No, my moment of utter stupidity (what was I thinking-that Gryffindors, Hufflepuffs and Ravenclaws would back a Slytherin over the great Harry Potter?) left me shut out everywhere. Except Gringotts. They had no love for Harry Potter for some reason-they actually approached me about a position.

My feelings for Ron crept up on me. I mean, this was a Weasley, the swarm of them were more of a plague than an army of Potters. But the more time I spent with him, without his brothers (I include Potter in this) the more I liked him. He always could make me laugh, you see. And he never was afraid of anything, and after Draco and all I'd had to do to soothe a thousand jitters, that was bloody attractive.

And then-it was a small moment, but I caught him staring at my legs, and to test his reaction, I crossed them, letting my skirt rise higher, swinging one leg and watching his eyes track its movement back and forth. I admit, after Draco, that focused attention made me feel powerful; it made me feel fucking fabulous.

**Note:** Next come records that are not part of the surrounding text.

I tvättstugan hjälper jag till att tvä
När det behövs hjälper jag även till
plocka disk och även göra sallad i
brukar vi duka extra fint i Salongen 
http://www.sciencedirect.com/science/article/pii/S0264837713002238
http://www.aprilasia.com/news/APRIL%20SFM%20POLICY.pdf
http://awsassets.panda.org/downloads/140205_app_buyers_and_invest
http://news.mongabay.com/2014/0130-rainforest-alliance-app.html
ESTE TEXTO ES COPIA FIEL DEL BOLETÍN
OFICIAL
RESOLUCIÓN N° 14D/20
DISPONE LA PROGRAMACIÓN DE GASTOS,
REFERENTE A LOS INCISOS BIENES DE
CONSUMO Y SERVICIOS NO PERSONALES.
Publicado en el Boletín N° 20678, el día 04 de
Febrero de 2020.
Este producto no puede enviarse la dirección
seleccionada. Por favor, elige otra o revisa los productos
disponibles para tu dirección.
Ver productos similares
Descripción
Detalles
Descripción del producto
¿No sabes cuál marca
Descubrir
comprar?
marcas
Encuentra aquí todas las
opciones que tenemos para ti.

And you can bet the thought of Granger's reaction if she knew her precious Ron found me shaggable-well, excuse me if I have no love for that frowsy cow. It's beyond her being a mudblood. She's always been absolutely impossible to like, her having to let everyone know how bloody lucky the entire wizarding world is to have her, how much more brilliant she is than anyone around her.

Including her husband.

It came out in all those self-deprecating jokes, all the "funny" little stories Ron told. Until I realised all that hatred I felt was funnelling and collapsing down to one thing.

She had him.

I didn't. And never would.

I looked now out the window and I saw a man slowly treading towards our door down our cobblestone path. When he came out of the shadows, I saw that thatch of ginger hair and I gasped. I ran to the door but as I turned the knob I heard the pop of Apparition, and I knew, I knew then as I flung open the door.

He was gone.

I probably won't ever even know what brought him to the path to my door. But I know what took him away from me.

Her.

Yet, I find I'm strangely proud of him. That the way he returned to her is part of what makes Ron Weasley worth a thousand Draco Malfoys.